*Dokumenttext*.
"""

JEANS hatte ein ungutes Gefühl angesichts der Tatsache, daß unsere Welt zu mathematischen Formeln paßt, die ursprünglich von reinen Mathematikern erfunden wurden, welche keinerlei Absicht hatten, ihre Formeln auf die Welt anzuwenden. Ursprünglich begann er anscheinend als das, was ich einen "Induktivisten" nennen würde; das heißt, er war der Ansicht, daß Theorien durch ein mehr oder weniger einfaches Schlußverfahren aus der Erfahrung abgeleitet werden. WEnn man von einer solchen Position ausgeht, muß die Entdeckung Erstaunen auslösen, daß sich eine von reinen Mathematikern auf rein spekulative Weise formulierte Theorie nachträglich als auf die physische Welt anwendbar erweist. Für diejenigen hingegen, die keine Induktivisten sind, ist dies keineswegs erstaunlich. Sie wissen, daß sich recht häufig eine ursprünglich als reine Spekulation, als bloße Möglichkeit aufgestellte Theorie später als empirisch anwendbar erweist. Sie wissen auch, daß es oftmals diese spekulative Antizipation ist, die den Weg für empirische Theorien ebnet. (Auf diese Weise ist das Problem der Induktion, wie es allgemein genannt wird, mit dem Problem des Idealismus verknüpft, mit welchem wir es hier zu tun haben.)


3. Die Dialektik nach Hegel

HEGELs Philosophie der Identität von Vernunft und Wirklichkeit wird gelegentlich als (absoluter) Idealismus charakterisiert, weil sie behauptet, die Wirklichkeit sei geist-gleich oder ihrem Wesen nach vernünftig. Aber offensichtlich läßt sich eine derartige dialektische Identitätsphilosophie unschwer umkehren, so daß sie zu einer Art Materialismus wird. Die Verfechter dieses Materialismus würden argumentieren, daß die Wirklichkeit in ihrem Wesen materiell oder physisch ist, wie es dem ungeschulten Denken entspricht; und mit der Aussage, daß sie mit der Vernunft oder dem Geist identisch ist, würde man implizieren, daß der Geist ebenfalls ein materielles oder physisches Phänomen ist - oder, um weniger radikal zu sein, daß, falls der Geist sich als irgendwie unterschiedlich von der materiellen Wirklichkeit erweisen sollte, dieser Unterschied nicht von großer Bedeutung sein kann.

"""

*Datenauszug*.
"""

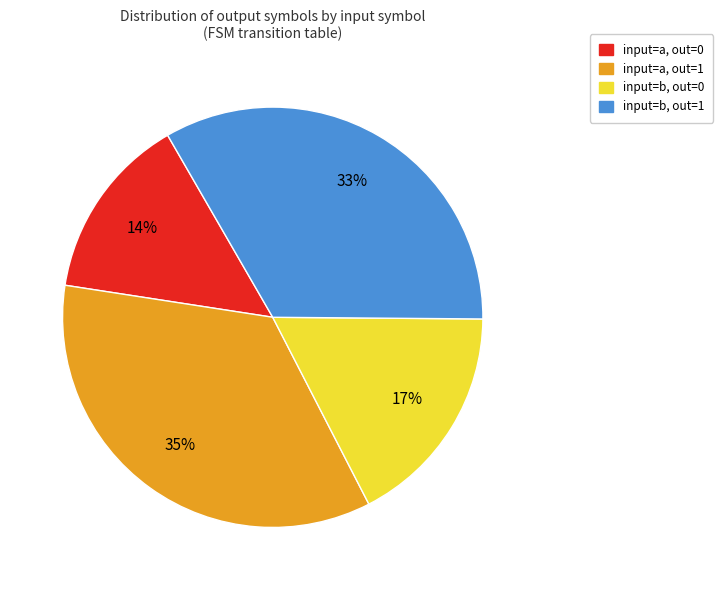

To the nearest percent, what is the difference between the largest and smallest slice percentages?

21%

"""

*Aufgabe*. Kopiere aus dem Dokumenttext wortgetreu die Passage von „HEGELs Philosophie der“ bis einschließlich „Bedeutung sein kann.“.

*Lösung*.
HEGELs Philosophie der Identität von Vernunft und Wirklichkeit wird gelegentlich als (absoluter) Idealismus charakterisiert, weil sie behauptet, die Wirklichkeit sei geist-gleich oder ihrem Wesen nach vernünftig. Aber offensichtlich läßt sich eine derartige dialektische Identitätsphilosophie unschwer umkehren, so daß sie zu einer Art Materialismus wird. Die Verfechter dieses Materialismus würden argumentieren, daß die Wirklichkeit in ihrem Wesen materiell oder physisch ist, wie es dem ungeschulten Denken entspricht; und mit der Aussage, daß sie mit der Vernunft oder dem Geist identisch ist, würde man implizieren, daß der Geist ebenfalls ein materielles oder physisches Phänomen ist - oder, um weniger radikal zu sein, daß, falls der Geist sich als irgendwie unterschiedlich von der materiellen Wirklichkeit erweisen sollte, dieser Unterschied nicht von großer Bedeutung sein kann.